On the eve of her trial, the prosecution dropped the case due to “evidential difficulties”. Nicholas Lumley KC, for Ms Cox, said she had given birth in July 2020 at the end of the coronavirus lockdown.

Whilst “in the throes of grief”, the young woman, from Stockton, had been interviewed by police and was under police investigation for three years before being charged. Mr Lumley said it was “beyond regrettable” that she had suffered so extensively.

In December last year, Sophie Harvey, 25, and her boyfriend Elliot Benham were given community orders after prosecutors accepted she did not illegally abort their baby. Meanwhile another woman, whose identity was protected, had her case dropped, with a judge saying he was “flabbergasted” to see it in court.
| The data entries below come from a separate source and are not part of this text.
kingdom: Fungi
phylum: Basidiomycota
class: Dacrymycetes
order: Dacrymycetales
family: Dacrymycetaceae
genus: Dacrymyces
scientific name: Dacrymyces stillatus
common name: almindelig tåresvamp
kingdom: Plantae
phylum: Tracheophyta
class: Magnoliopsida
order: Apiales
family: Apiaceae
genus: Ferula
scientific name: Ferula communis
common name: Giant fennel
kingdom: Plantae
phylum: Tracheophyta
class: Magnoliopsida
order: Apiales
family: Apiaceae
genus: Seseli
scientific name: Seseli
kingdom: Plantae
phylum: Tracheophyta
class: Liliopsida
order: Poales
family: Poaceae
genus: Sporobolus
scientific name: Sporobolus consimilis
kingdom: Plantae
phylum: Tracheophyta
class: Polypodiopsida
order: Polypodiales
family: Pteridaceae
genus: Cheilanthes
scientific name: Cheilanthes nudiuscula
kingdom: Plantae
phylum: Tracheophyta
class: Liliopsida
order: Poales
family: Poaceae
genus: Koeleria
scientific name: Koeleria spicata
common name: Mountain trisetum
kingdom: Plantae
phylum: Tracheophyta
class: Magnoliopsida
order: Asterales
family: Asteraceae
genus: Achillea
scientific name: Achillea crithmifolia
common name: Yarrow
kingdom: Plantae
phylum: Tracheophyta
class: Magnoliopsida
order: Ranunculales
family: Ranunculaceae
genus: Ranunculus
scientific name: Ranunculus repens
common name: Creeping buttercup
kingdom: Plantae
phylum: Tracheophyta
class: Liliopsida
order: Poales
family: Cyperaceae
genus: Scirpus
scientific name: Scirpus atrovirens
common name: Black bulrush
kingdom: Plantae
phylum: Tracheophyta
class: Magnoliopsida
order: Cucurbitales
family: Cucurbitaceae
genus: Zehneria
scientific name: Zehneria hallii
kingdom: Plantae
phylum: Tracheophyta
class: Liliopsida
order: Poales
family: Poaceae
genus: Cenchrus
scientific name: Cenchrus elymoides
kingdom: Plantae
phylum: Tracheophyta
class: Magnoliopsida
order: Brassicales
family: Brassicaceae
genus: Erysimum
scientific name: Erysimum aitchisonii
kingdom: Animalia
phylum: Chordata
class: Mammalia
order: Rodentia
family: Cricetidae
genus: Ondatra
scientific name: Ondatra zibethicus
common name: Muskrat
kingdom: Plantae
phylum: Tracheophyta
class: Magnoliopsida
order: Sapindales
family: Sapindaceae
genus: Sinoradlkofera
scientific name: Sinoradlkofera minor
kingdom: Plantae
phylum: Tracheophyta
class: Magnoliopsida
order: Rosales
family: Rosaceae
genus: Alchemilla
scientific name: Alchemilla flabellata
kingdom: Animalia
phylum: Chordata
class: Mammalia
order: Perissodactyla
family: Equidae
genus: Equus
Then there are the women whose names didn’t make headlines, including a teenager who was arrested in front of her neighbours after having a late miscarriage, the Guardian reports, and cases of women who have been denied contact with their children whilst being investigated.

Some women and girls who have had terminated pregnancies past the legal cut-off have been vulnerable, including victims of domestic violence. A BPAS spokesperson told The Guardian: “We’re aware of cases where the woman has been investigated, or even imprisoned, and nothing has happened to her abusive partner.”

The harrowing case of Ms Packer put England and Wales’ current abortion laws back into the spotlight, with the trial demonstrating “just how outdated and harmful” current abortion law was, according to the Royal College of Obstetricians and Gynaecologists. Dr Ranee Thakar, the college’s president, said: “As a doctor, I am acutely aware of how vital it is that women can access essential healthcare in a safe and supportive environment.

“Restrictive abortion laws in England and Wales nurture an environment of fear, stigmatisation and criminalisation. Abortion reform is urgently needed, and now is the time for change.”

Two Labour MPs, Tonia Antoniazzi and Stella Creasy, tabled rival amendments to the Crime and Policing Bill. The aim was to prevent women from being investigated, prosecuted, or imprisoned for terminating their own pregnancies.

Ms Antoniazzi has argued that the probes are “dehumanising and prolonged and the women forced to endure them are often extraordinarily vulnerable”. She added: “The reality is that no woman wakes up 24 weeks pregnant or more and suddenly decides to end their own pregnancy outside a hospital or clinic.

“But some women, in desperate circumstances, make choices that many of us would struggle to understand. What they need is compassion and care, not the threat of criminal prosecution.” Meanwhile, Ms Creasy’s rival amendment would position abortion access as a human right.